-- Entries supplied follows --

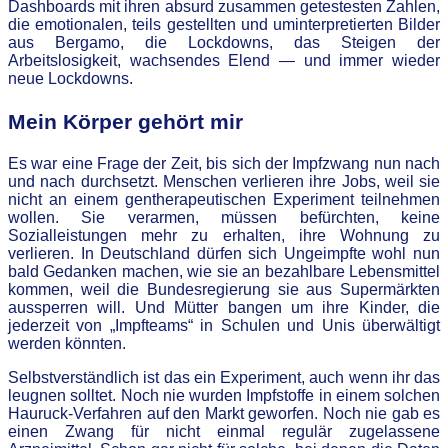
Dashboards mit ihren absurd zusammen getestesten Zahlen,
die emotionalen, teils gestellten und uminterpretierten Bilder
aus Bergamo, die Lockdowns, das Steigen der
Arbeitslosigkeit, wachsendes Elend — und immer wieder
neue Lockdowns.
Mein Körper gehört mir
Es war eine Frage der Zeit, bis sich der Impfzwang nun nach
und nach durchsetzt. Menschen verlieren ihre Jobs, weil sie
nicht an einem gentherapeutischen Experiment teilnehmen
wollen. Sie verarmen, müssen befürchten, keine
Sozialleistungen mehr zu erhalten, ihre Wohnung zu
verlieren. In Deutschland dürfen sich Ungeimpfte wohl nun
bald Gedanken machen, wie sie an bezahlbare Lebensmittel
kommen, weil die Bundesregierung sie aus Supermärkten
aussperren will. Und Mütter bangen um ihre Kinder, die
jederzeit von „Impfteams“ in Schulen und Unis überwältigt
werden könnten.
Selbstverständlich ist das ein Experiment, auch wenn ihr das
leugnen solltet. Noch nie wurden Impfstoffe in einem solchen
Hauruck-Verfahren auf den Markt geworfen. Noch nie gab es
einen Zwang für nicht einmal regulär zugelassene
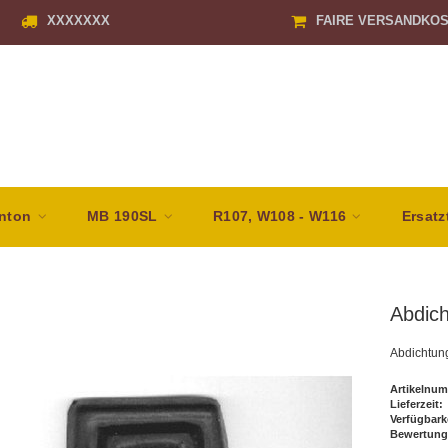
XXXXXXX
FAIRE VERSANDKO
nton
MB 190SL
R107, W108 - W116
Ersatz
Abdic
Abdichtun
Artikelnum
Lieferzeit:
Verfügbark
Bewertung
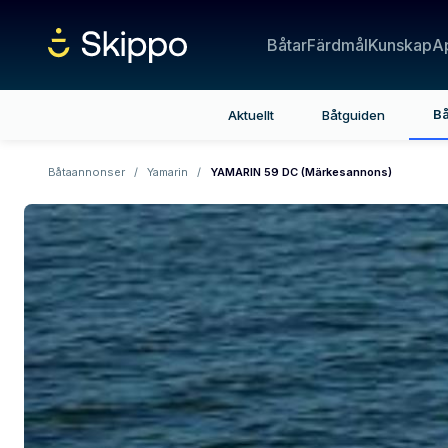
Båtar
Färdmål
Kunskap
A
Bå
Aktuellt
Båtguiden
Båtaannonser
/
Yamarin
/
YAMARIN 59 DC (Märkesannons)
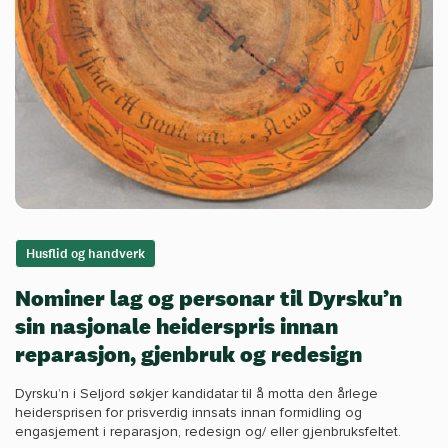
Husflid og handverk
Nominer lag og personar til Dyrsku’n
sin nasjonale heiderspris innan
reparasjon, gjenbruk og redesign
Dyrsku’n i Seljord søkjer kandidatar til å motta den årlege
heidersprisen for prisverdig innsats innan formidling og
engasjement i reparasjon, redesign og/ eller gjenbruksfeltet.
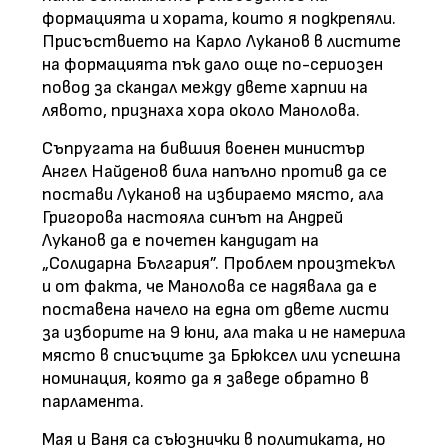
формацията и хората, които я подкрепяли.
Присъствието на Карло Луканов в листите
на формацията пък дало още по-сериозен
повод за скандал между двете харпии на
лявото, признаха хора около Манолова.
Съпругата на бившия военен министър
Ангел Найденов била напълно против да се
постави Луканов на избираемо място, ала
Григорова настояла синът на Андрей
Луканов да е почетен кандидат на
„Солидарна България”. Проблем произтекъл
и от факта, че Манолова се надявала да е
поставена начело на една от двете листи
за изборите на 9 юни, ала така и не намерила
място в списъците за Брюксел или успешна
номинация, която да я заведе обратно в
парламента.
Мая и Ваня са съюзнички в политиката, но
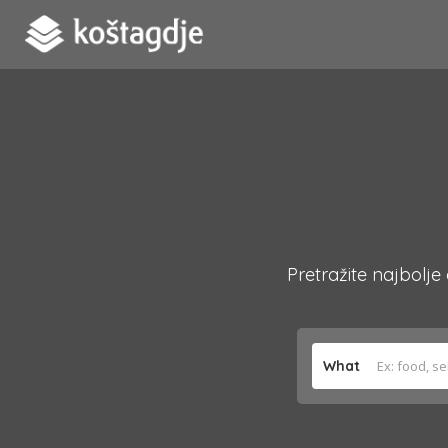
Pretražite najbolje
What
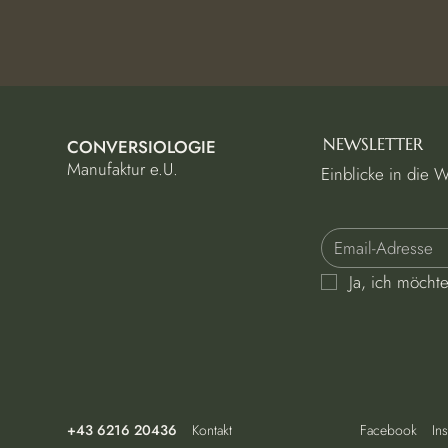
NEWSLETTER
CONVERSIOLOGIE
Manufaktur e.U.
Einblicke in die 
Ja, ich möcht
+43 6216 20436
Kontakt
Facebook
In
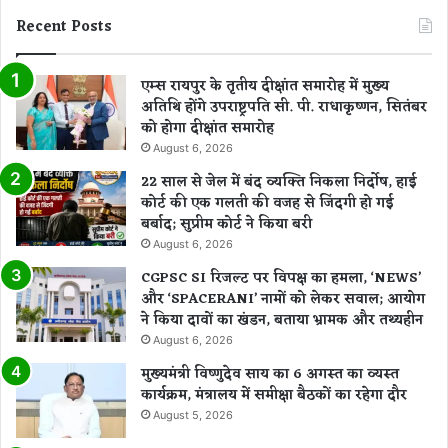
मा
Recent Posts
दे
क
र
एम्स रायपुर के तृतीय दीक्षांत समारोह में मुख्य
हो
अतिथि होंगे उपराष्ट्रपति सी. पी. राधाकृष्णन, सितंबर
र
को होगा दीक्षांत समारोह
हा
August 6, 2026
था
22 साल से जेल में बंद व्यक्ति निकला निर्दोष, हाई
फा
कोर्ट की एक गलती की वजह से जिंदगी हो गई
रा
बर्बाद; सुप्रीम कोर्ट ने किया बरी
र
August 6, 2026
CGPSC SI रिजल्ट पर विपक्ष का हमला, ‘NEWS’
और ‘SPACERANI’ नामों को लेकर सवाल; आयोग
ने किया दावों का खंडन, बताया भ्रामक और तथ्यहीन
August 6, 2026
मुख्यमंत्री विष्णुदेव साय का 6 अगस्त का व्यस्त
कार्यक्रम, मंत्रालय में समीक्षा बैठकों का रहेगा दौर
August 5, 2026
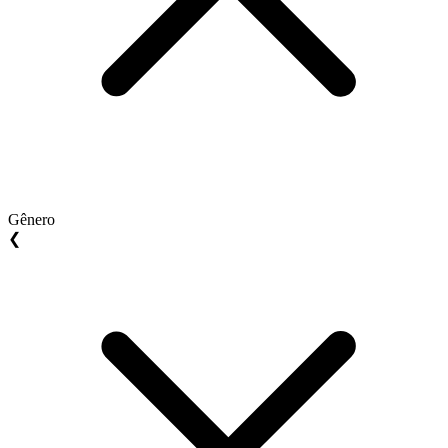
Gênero
❮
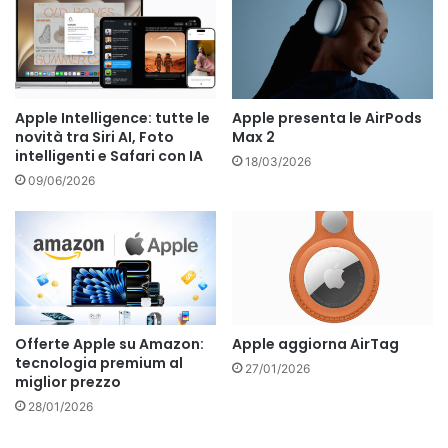
Apple Intelligence: tutte le
Apple presenta le AirPods
novità tra Siri AI, Foto
Max 2
intelligenti e Safari con IA
18/03/2026
09/06/2026
Offerte Apple su Amazon:
Apple aggiorna AirTag
tecnologia premium al
27/01/2026
miglior prezzo
28/01/2026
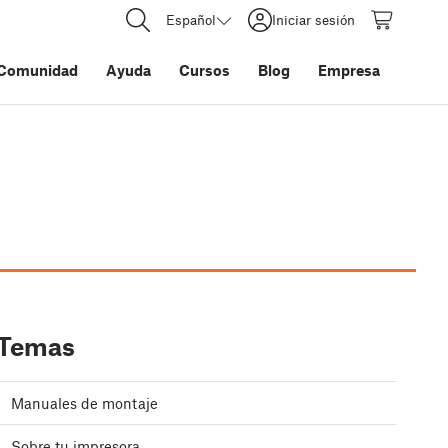
Español
Iniciar sesión
Comunidad
Ayuda
Cursos
Blog
Empresa
Temas
Manuales de montaje
Sobre tu impresora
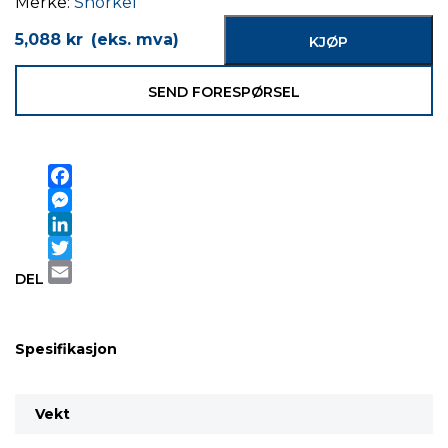
Merke:
Snorkel
5,088
kr
(eks. mva)
KJØP
SEND FORESPØRSEL
Facebook
Messenger
LinkedIn
Twitter
DEL
Email
Spesifikasjon
Vekt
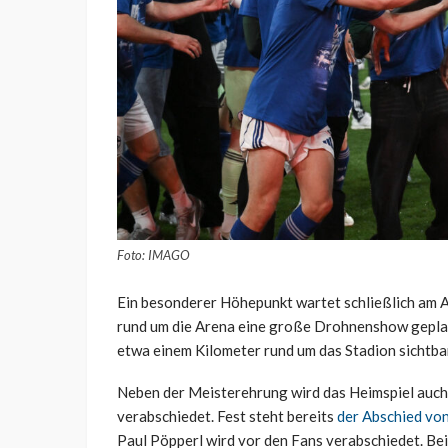
Foto: IMAGO
Ein besonderer Höhepunkt wartet schließlich am A
rund um die Arena eine große Drohnenshow geplant.
etwa einem Kilometer rund um das Stadion sichtbar
Neben der Meisterehrung wird das Heimspiel auch 
verabschiedet. Fest steht bereits
der Abschied von
Paul Pöpperl wird vor den Fans verabschiedet. Be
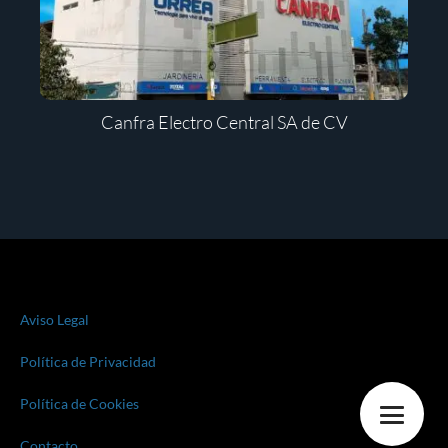
Canfra Electro Central SA de CV
Aviso Legal
Política de Privacidad
Política de Cookies
Contacto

-- Entries supplied concluded --

▸ What needs to be done: Which lines above include the string "Política"? Show them.

▸ Response area:
Política de Privacidad
Política de Cookies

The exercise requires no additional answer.